We are back at the bar. You don’t need to know who I’m sitting with, but I will tell you he is about my age and as the night gets later my urge to kiss him is growing. I don’t want him to think I’m insensitive so I say, “Don’t you feel like you’re getting more jaded as you get older?” He looks at me a little shocked, “No way, he mutters, I’m getting softer.” I want to tell him that sometimes you need to start building walls around you’re heart and when you don’t do it fast enough the lining of that vital organ starts to weaken.
I want to tell him about my brother again.
About his wife and 1 year old boy and how he’s used up all his happy endings. You only get so many in a lifetime, and I think he’s even stolen a few of someone elses. It goes like this, relapse, use, detox, sober, relapse, use. Maybe live on the street for a while, maybe sleep with prostitutes, maybe be a prostitute, depending on your money situation at the time. If you have a home and a wife and a kid and a decent job, you’ll sleep with crack whores. If the money’s tight and you can’t even get a cash advance, then you’ll whore yourself out for your next high.
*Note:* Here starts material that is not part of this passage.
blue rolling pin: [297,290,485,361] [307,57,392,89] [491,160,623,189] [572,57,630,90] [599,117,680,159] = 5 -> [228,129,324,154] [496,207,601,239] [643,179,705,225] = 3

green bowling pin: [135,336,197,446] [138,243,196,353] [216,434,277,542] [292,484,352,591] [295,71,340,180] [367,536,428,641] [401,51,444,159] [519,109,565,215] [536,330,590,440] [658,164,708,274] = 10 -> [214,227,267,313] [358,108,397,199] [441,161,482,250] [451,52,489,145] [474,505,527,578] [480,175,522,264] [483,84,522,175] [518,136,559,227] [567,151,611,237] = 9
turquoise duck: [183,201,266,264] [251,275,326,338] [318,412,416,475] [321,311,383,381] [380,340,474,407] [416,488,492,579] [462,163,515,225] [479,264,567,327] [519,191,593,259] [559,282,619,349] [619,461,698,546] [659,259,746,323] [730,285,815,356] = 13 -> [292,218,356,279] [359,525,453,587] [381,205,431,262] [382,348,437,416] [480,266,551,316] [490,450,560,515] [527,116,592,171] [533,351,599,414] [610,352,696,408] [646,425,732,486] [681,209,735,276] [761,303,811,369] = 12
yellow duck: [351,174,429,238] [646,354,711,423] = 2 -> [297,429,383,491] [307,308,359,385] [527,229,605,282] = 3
And you go and go and go until the money runs out or the family finds out and someone comes and saves you. My brother doesn’t deserve to be saved anymore. Because someone has always saved him. Someone has always dropped everything, gotten on a plane and bailed his sorry ass out.
I can feel the bartender behind us getting restless, kicking the other drunks out, before we leave I want to tell him, sitting across from me, his glass almost empty, I want to tell him that before 15 years of this I was softer. But I can’t afford to be anymore. Something tells me he won’t understand. I barely get it myself.
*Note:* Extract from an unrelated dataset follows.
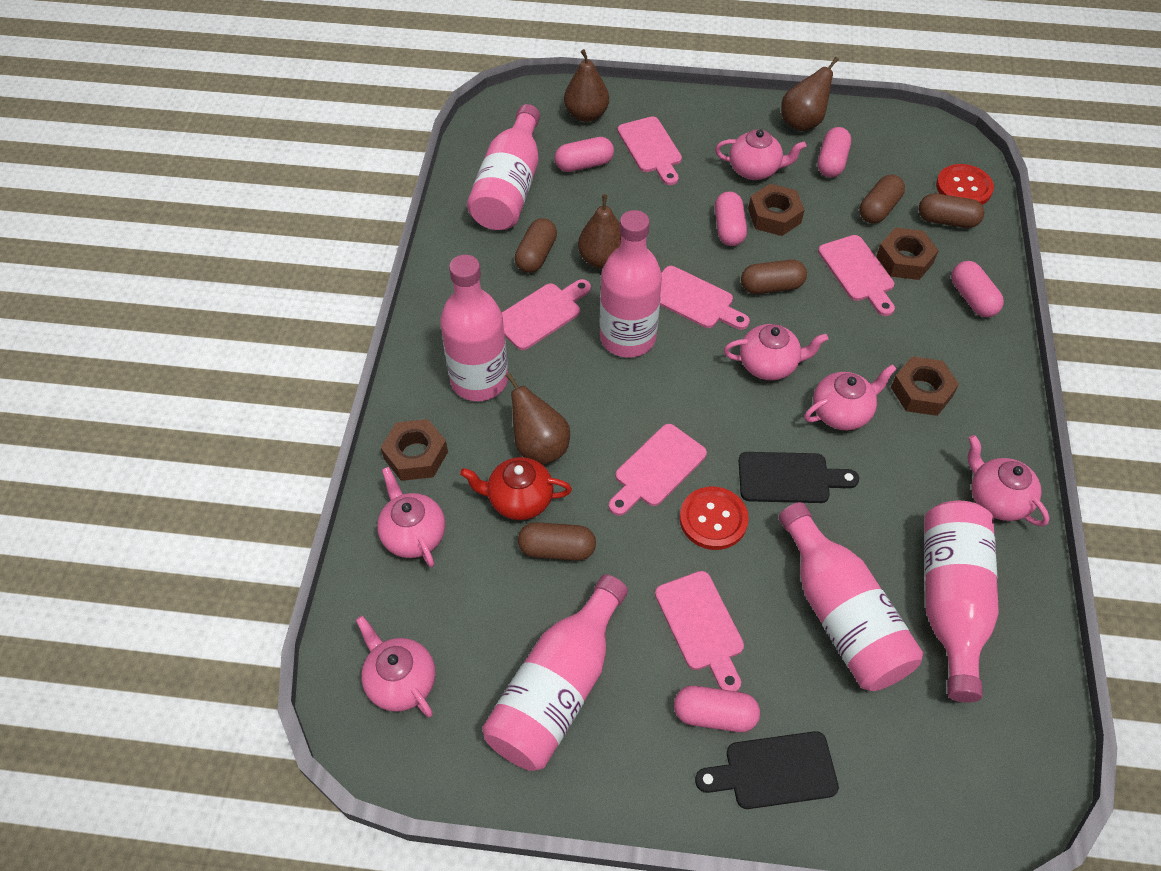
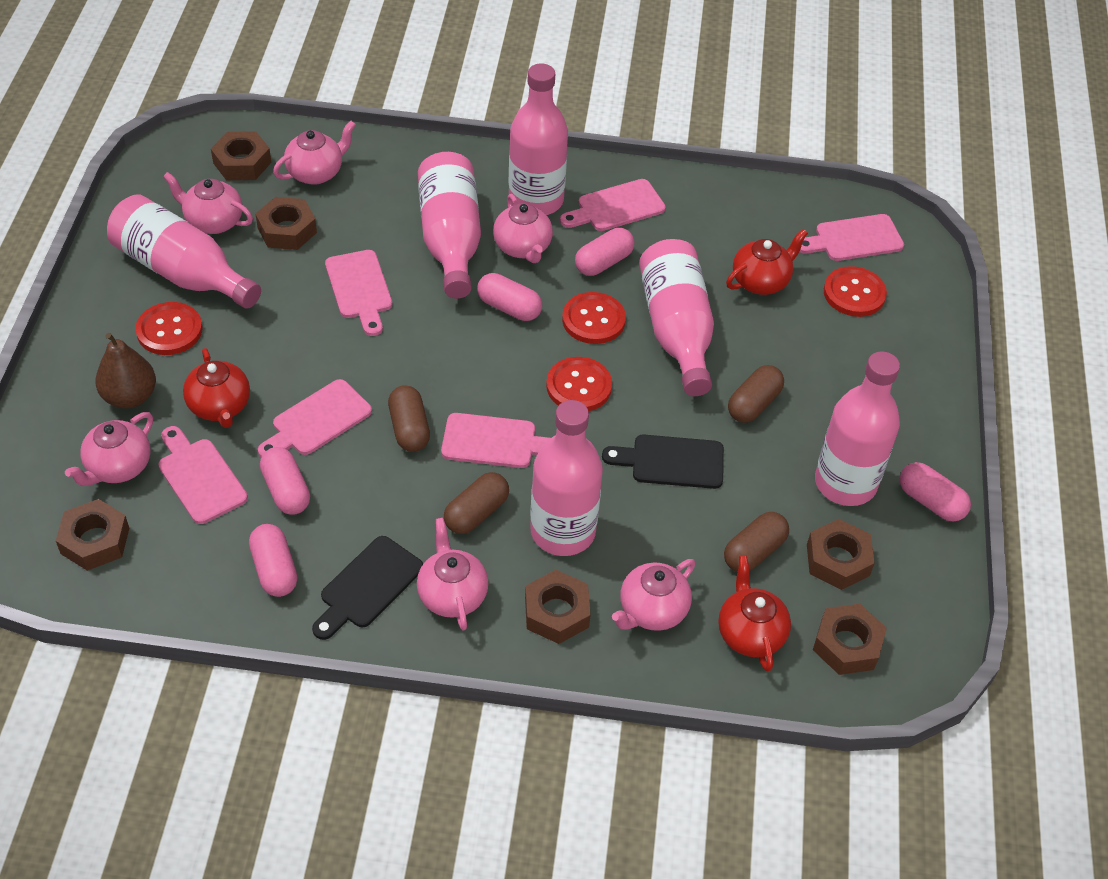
brown capsule: [515,218,557,273] [518,522,596,561] [741,260,807,294] [860,175,905,224] [919,194,985,228] = 5 -> [388,385,430,452] [444,472,509,534] [724,512,789,572] [728,365,784,423] = 4
brown nut: [381,419,448,481] [748,184,804,236] [876,228,939,280] [891,356,959,416] = 4 -> [56,499,129,571] [211,131,271,180] [255,197,317,250] [525,570,591,644] [807,519,875,590] [813,604,887,675] = 6
brown pear: [505,372,570,465] [564,49,609,122] [578,194,621,269] [781,57,839,131] = 4 -> [95,333,156,408] = 1
red button: [680,487,749,550] [936,164,994,205] = 2 -> [135,302,203,355] [546,357,612,411] [562,292,626,344] [824,266,887,317] = 4
red teapot: [460,457,572,520] = 1 -> [183,348,250,428] [718,555,791,672] [726,229,808,295] = 3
We finally get kicked out of the bar and we walk to my house just a block away. He is full of good stories and I wonder if he knows how much of a sucker I am for good stories. I want to hold on to him, I want to keep him in my life, because the longer we sit here, on my couch, my eyes starting to close, begging sleep, the longer we sit here, the softer I feel. And maybe I can tell you why I can’t afford to be soft anymore but I can also tell you that I can’t carry these bricks in my chest forever. And maybe if I reach across the couch right now and kiss him, maybe one day we’ll be talking about turkey dinners and we’ll wake up to one another frying bacon in our small kitchen with yellow curtains and too much sun.